→ **DOCUMENT TEXT**
# My husband doesn't apologize. Together for 15 years already..



## orangepanda (Dec 7, 2014)

Today started very well. Nothing unusual. We were going to leave to for a one-night mini retreat the next day so I asked my husband to vacuum the stairs. This has caused mild outrage, as always, and an attempt to move the arduous task to "later".

I insisted. And in addition, I asked him to also vacuum the 2nd floor so that I can wash the floor. He said that he often vacuums the 2nd floor but I never wash the floor. Mind you, our house has 3 floors and 2 bathrooms. I myself always wash all 3 floors and all bathrooms, also do all the cooking and washing the laundry. Vacuuming is the only task that my husband does, and even that task is done as if he does me a personal favor.

So, after he said that I don't always wash the 2nd floor, he got mad and said what else he should be doing. To which I noted that our household responsibilities are not equally allocated and mentioned this unfairness.

Then he got even madder and started saying that does all these other things like working. Well, I also work. So, we both work but all household chores are mostly done by me, so it really hurts that asking to do one task that he is supposed to do, causes such arguing.

We were going to invite my mother-in-law for about 6 months, his mother, a woman with a very difficult character. She came 3 times from abroad and every time left slamming the door. She takes very personally whenever we argue and gets extremely upset and hurt whenever I say things that don't sound pleasing to her (about my husband).

Then he mentioned that perhaps it wasn't such a good idea to invite his mom as I am going nag and say that he doesn't do anything and call him "parasite". I mentioned that indeed I don't think I will be able to resist temptation and say that my husband doesn't do stuff and I may be able to call him "parasite". Note: I didn't actually call him "parasite".

→ **GIVEN INSTRUCTION**
Repeat everything in the forum post above from "I insisted. And" down to "mentioned this unfairness.". The rows that come next are separate material with no tie to the forum post above.

→ **SUPPLIED RECORDS**
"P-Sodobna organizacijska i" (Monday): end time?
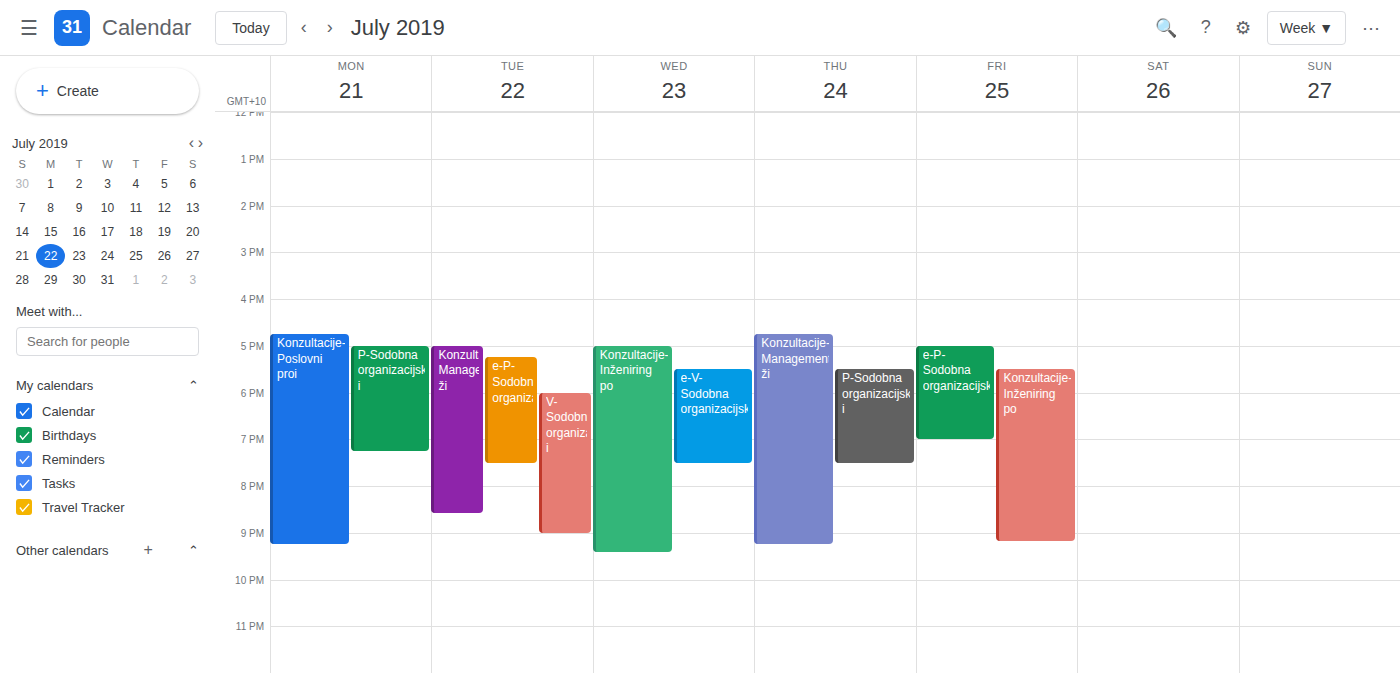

--

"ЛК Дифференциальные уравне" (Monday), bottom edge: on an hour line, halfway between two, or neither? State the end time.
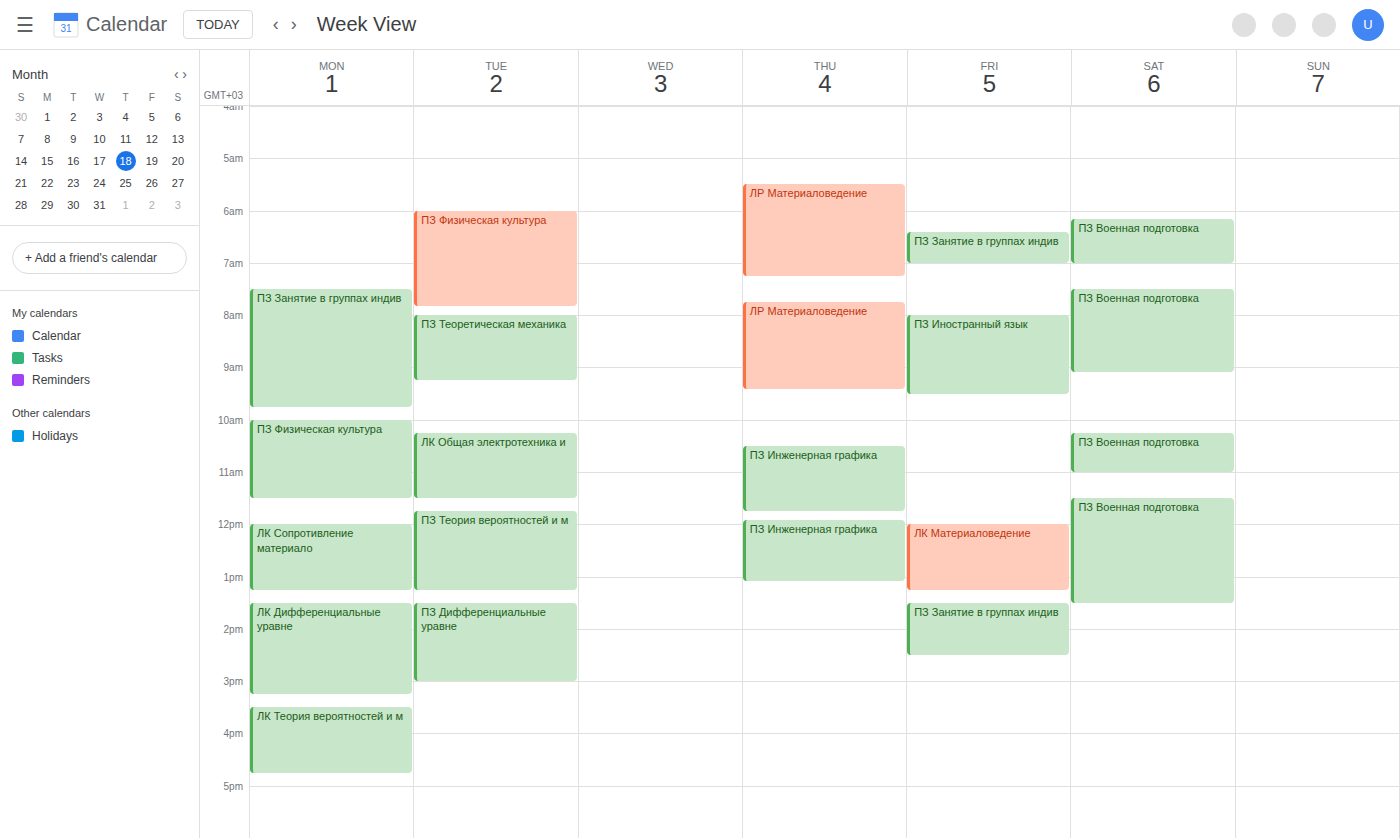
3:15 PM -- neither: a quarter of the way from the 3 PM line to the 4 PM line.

→ **REPLY TO THE EXERCISE**
I insisted. And in addition, I asked him to also vacuum the 2nd floor so that I can wash the floor. He said that he often vacuums the 2nd floor but I never wash the floor. Mind you, our house has 3 floors and 2 bathrooms. I myself always wash all 3 floors and all bathrooms, also do all the cooking and washing the laundry. Vacuuming is the only task that my husband does, and even that task is done as if he does me a personal favor.

So, after he said that I don't always wash the 2nd floor, he got mad and said what else he should be doing. To which I noted that our household responsibilities are not equally allocated and mentioned this unfairness.